• _WHAT TO PRODUCE_
Turn every line in the rows below into one numbered list, leaving out any blank lines.
Start DATA ENTRIES
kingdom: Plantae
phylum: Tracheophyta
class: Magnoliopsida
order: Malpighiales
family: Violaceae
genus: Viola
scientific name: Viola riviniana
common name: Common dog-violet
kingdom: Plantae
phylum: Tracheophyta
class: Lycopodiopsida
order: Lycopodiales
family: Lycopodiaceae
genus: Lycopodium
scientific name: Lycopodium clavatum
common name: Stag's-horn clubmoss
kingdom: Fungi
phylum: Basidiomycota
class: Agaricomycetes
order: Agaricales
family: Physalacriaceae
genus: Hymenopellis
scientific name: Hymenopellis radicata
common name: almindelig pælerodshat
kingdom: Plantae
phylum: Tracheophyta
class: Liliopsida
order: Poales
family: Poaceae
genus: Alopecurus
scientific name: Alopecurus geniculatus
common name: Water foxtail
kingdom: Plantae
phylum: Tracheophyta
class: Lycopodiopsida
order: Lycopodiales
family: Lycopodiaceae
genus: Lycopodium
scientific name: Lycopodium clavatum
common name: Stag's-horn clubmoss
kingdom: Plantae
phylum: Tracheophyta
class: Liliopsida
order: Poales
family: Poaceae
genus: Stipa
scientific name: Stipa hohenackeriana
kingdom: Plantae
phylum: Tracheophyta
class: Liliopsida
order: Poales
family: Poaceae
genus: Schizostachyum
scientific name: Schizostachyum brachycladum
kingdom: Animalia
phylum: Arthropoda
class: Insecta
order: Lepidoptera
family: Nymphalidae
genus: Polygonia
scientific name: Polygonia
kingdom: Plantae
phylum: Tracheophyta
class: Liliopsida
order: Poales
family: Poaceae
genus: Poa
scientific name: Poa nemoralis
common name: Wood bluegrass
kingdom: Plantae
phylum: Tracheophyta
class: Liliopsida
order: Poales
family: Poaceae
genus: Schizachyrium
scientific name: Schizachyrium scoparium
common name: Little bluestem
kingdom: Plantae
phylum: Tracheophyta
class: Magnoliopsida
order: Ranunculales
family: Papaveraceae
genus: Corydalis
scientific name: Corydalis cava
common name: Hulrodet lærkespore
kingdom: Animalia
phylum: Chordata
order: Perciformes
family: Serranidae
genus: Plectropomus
End DATA ENTRIES
• _OUTPUT BELOW_
1. kingdom: Plantae
2. phylum: Tracheophyta
3. class: Magnoliopsida
4. order: Malpighiales
5. family: Violaceae
6. genus: Viola
7. scientific name: Viola riviniana
8. common name: Common dog-violet
9. kingdom: Plantae
10. phylum: Tracheophyta
11. class: Lycopodiopsida
12. order: Lycopodiales
13. family: Lycopodiaceae
14. genus: Lycopodium
15. scientific name: Lycopodium clavatum
16. common name: Stag's-horn clubmoss
17. kingdom: Fungi
18. phylum: Basidiomycota
19. class: Agaricomycetes
20. order: Agaricales
21. family: Physalacriaceae
22. genus: Hymenopellis
23. scientific name: Hymenopellis radicata
24. common name: almindelig pælerodshat
25. kingdom: Plantae
26. phylum: Tracheophyta
27. class: Liliopsida
28. order: Poales
29. family: Poaceae
30. genus: Alopecurus
31. scientific name: Alopecurus geniculatus
32. common name: Water foxtail
33. kingdom: Plantae
34. phylum: Tracheophyta
35. class: Lycopodiopsida
36. order: Lycopodiales
37. family: Lycopodiaceae
38. genus: Lycopodium
39. scientific name: Lycopodium clavatum
40. common name: Stag's-horn clubmoss
41. kingdom: Plantae
42. phylum: Tracheophyta
43. class: Liliopsida
44. order: Poales
45. family: Poaceae
46. genus: Stipa
47. scientific name: Stipa hohenackeriana
48. kingdom: Plantae
49. phylum: Tracheophyta
50. class: Liliopsida
51. order: Poales
52. family: Poaceae
53. genus: Schizostachyum
54. scientific name: Schizostachyum brachycladum
55. kingdom: Animalia
56. phylum: Arthropoda
57. class: Insecta
58. order: Lepidoptera
59. family: Nymphalidae
60. genus: Polygonia
61. scientific name: Polygonia
62. kingdom: Plantae
63. phylum: Tracheophyta
64. class: Liliopsida
65. order: Poales
66. family: Poaceae
67. genus: Poa
68. scientific name: Poa nemoralis
69. common name: Wood bluegrass
70. kingdom: Plantae
71. phylum: Tracheophyta
72. class: Liliopsida
73. order: Poales
74. family: Poaceae
75. genus: Schizachyrium
76. scientific name: Schizachyrium scoparium
77. common name: Little bluestem
78. kingdom: Plantae
79. phylum: Tracheophyta
80. class: Magnoliopsida
81. order: Ranunculales
82. family: Papaveraceae
83. genus: Corydalis
84. scientific name: Corydalis cava
85. common name: Hulrodet lærkespore
86. kingdom: Animalia
87. phylum: Chordata
88. order: Perciformes
89. family: Serranidae
90. genus: Plectropomus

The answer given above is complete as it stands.